Imagine the atmosphere. You're sweating in the afternoon heat at a music workshop with several dozen other music lovers on the porch of an Iban longhouse and you're watching a group of brothers from Burkino Fasso - they drum, rattle, strut and sing and the language they sing in is irrelevant and the only thing that counts is their energy and infectious good nature. The bamboo floor of the longhouse is starting to bounce.
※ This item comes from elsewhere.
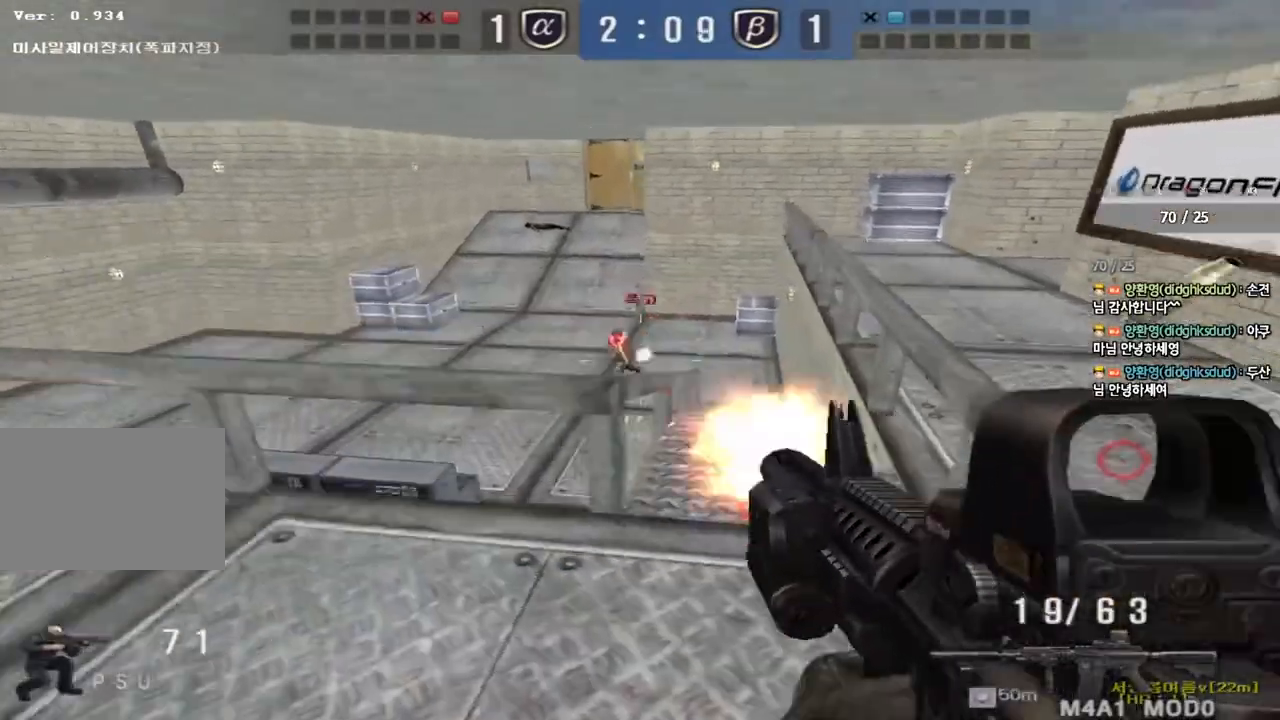
{"keys": ["d", "w"], "events": [[67, "ctrl", "down"], [150, "d", "down"], [167, "ctrl", "up"], [183, "a", "up"], [200, "s", "up"], [233, "ctrl", "down"], [300, "w", "down"], [367, "ctrl", "up"]]}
The brothers are joined by a maracas player from South America who is joined by chanting Native American women from Canada who are joined by a Bidayuh tribal gong player from Sarawak, who is joined by…well, you get the picture.

Yeoh Jun Lin, the festival's program director, says the "workshops are the soul" of the festival. "We hope there will be a real exchange of musical ideas," she adds, pointing out workshop themes like "Pluck Pluck", a workshop of incredible energy in which a Colombian harp player and a Mongolian harp player and a Scottish rock violinist and a Sarawak bamboo xylophonist introduced a cocktail-shaker atmosphere where the final product, like a curry, was more than the sum of its parts.
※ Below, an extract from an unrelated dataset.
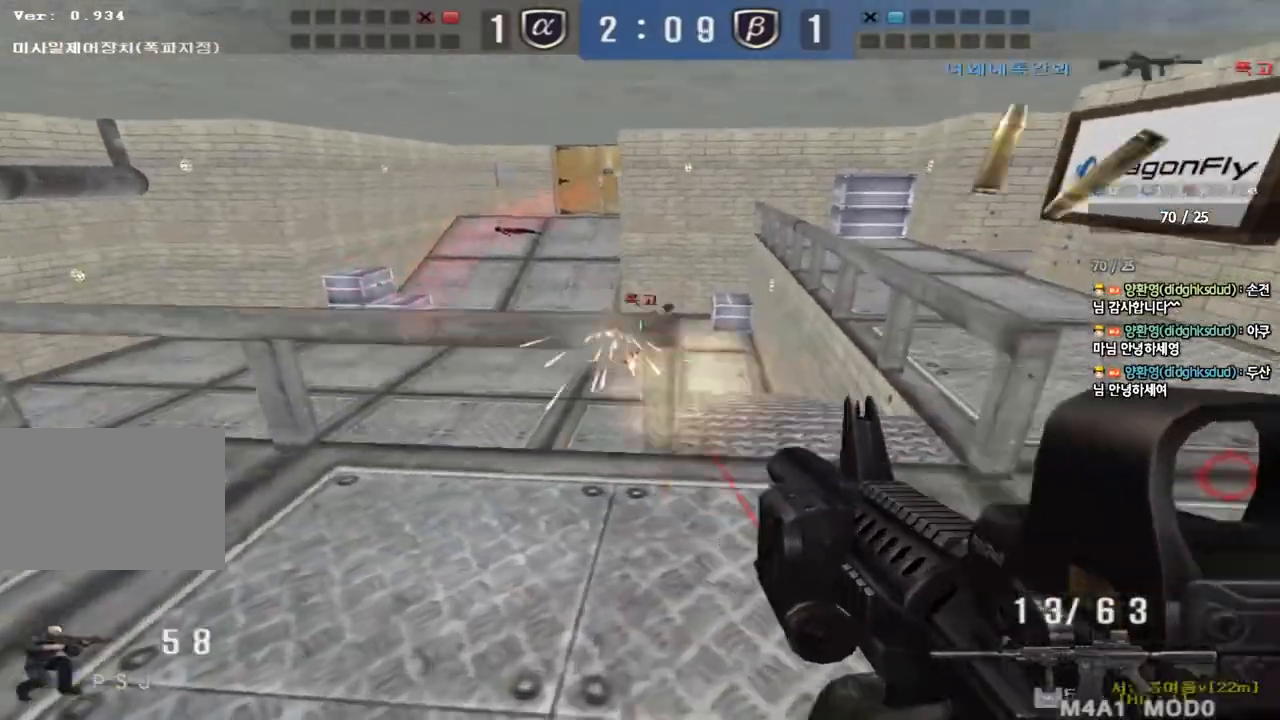
{"keys": ["tab", "w"], "events": [[150, "d", "up"], [217, "tab", "down"]]}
Probably the most charismatic group this year in Santubong was Badenya, comprised of three ever-smiling Coulibaly brothers and one cousin from Burkina Fasso. In one workshop Ousseni, wearing a baseball cap and shorts, played the n'goni, a boldly patterned stringed-calabash that he held between his knees. He got a sound out of it that was like running water, repetitive but moving, relaxing but dynamic, which reminded me of a West African improv on Schubert's Trout Quartet. Put him on the main stage though with his siblings and the energy level increases a hundred-fold. I dare you not to feel good after dancing to one of their sets.

Karin Stein, who constantly had to reassure people that she was a third-generation born and bred Colombian even though she was tall, blonde and spoke perfect American English, came with two fellow musicians. Her group Los Llaneros performed songs of the Colombian pampas in the eastern part of the country along the border with Venezuela. She sang music of the women whose men went off on cattle drives, and good-natured campfire music, and rollicking music that resembled in energy the theme from the Magnificent Seven.
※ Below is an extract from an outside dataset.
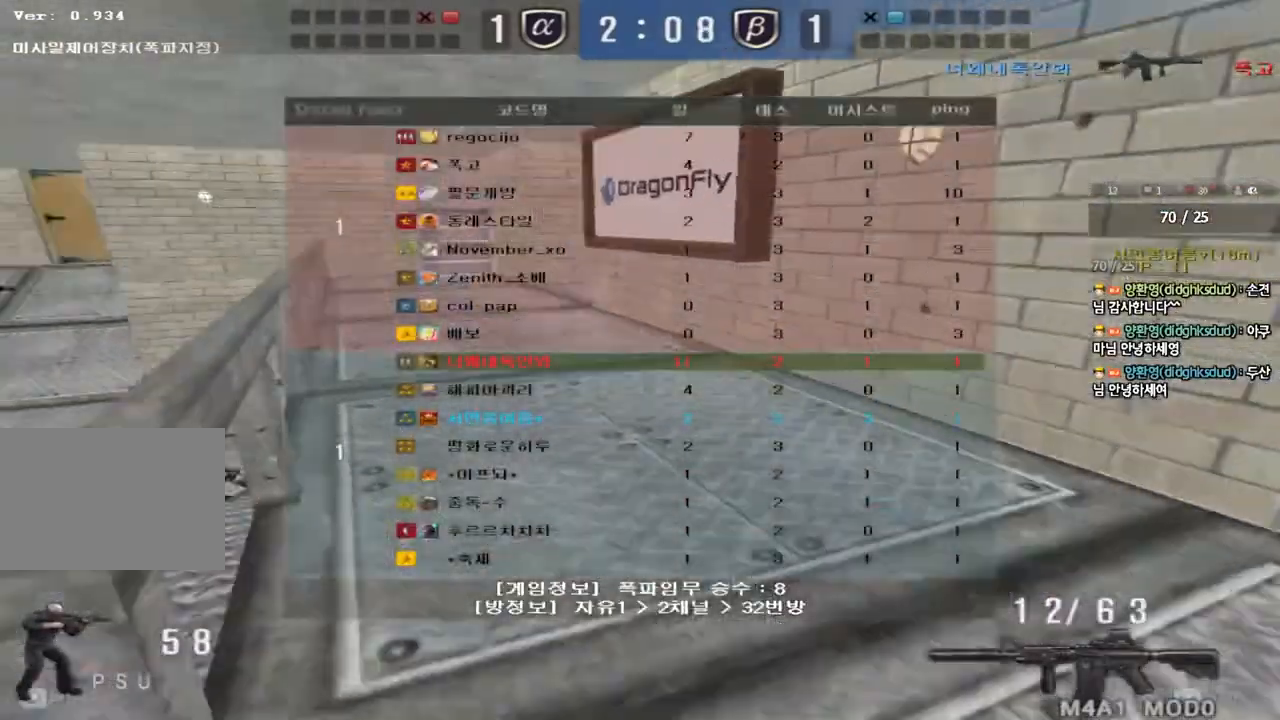
{"keys": ["a", "w"], "events": [[83, "d", "down"], [250, "tab", "up"], [267, "d", "up"], [333, "a", "down"], [400, "r", "down"], [483, "r", "up"]]}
Borte, the Mongolian group, were liberated in a different sense of the word, having escaped from Mongolia in 1990 during the oppressive Russian period. They now live in Germany.

Dagvan's compatriots add a further surreal dimension. In performance, Chuluunbat Munkh-Erdene, who plays a curved board harp, resembles the Queen in "Through the Looking Glass." She has an imperturbable round face, wears dark rimmed glasses, and is dressed in thick layers of bright orange and royal blue brocade robes, accented by yellow silk, with a tiny gilt crown. Open your eyes and you see a fairy-tale come to life; close your eyes and you hear a celestial harp, making music that in its range and energy exceeds any other harp I've ever heard.

Musicians in Borte play a melancholy and exotic-sounding Chinese single string guitar, then an angelic harp and a Tibetan Buddhist oboe, then the group picks up the tempo and the sound resembles bluegrass, then evolves into a faster rhythm and the image is of a Mongolia version of the theme from the TV show "Rawhide," cowboys galloping across the steppes.

One night on the main stage, Shooglenifty, who play what Malaysian singer Antares, one of the festival's pioneering performers, calls "kick-ass Celtic hypno-funkadelic" invited Borte to join them. The band called the resulting blend a "thrash-metal-Mongolian-Celtic mix". Imagine the scene when the formal Mongolians jam with the mad Scots -- the fluffy-bearded Scots are dressed for the beach in T-shirts and shorts, while the Mongolians are elegant in royal blue satin robes with gold embossed leather breast plates.

The Scottish lads in Shooglenifty are the life of the party -- manic, frenetic, agile, and exuberant. While they are outspoken westerners they're really just party animals and they get the place moving. The Rainforest Festival is hardly Woodstock (the most mind-altering chemical you can get is locally-brewed tuak rice wine, the most transforming experience you can acquire is a tattoo) but nevertheless Shooglenifty has everyone on their feet, dancing and moving under the tropical moon.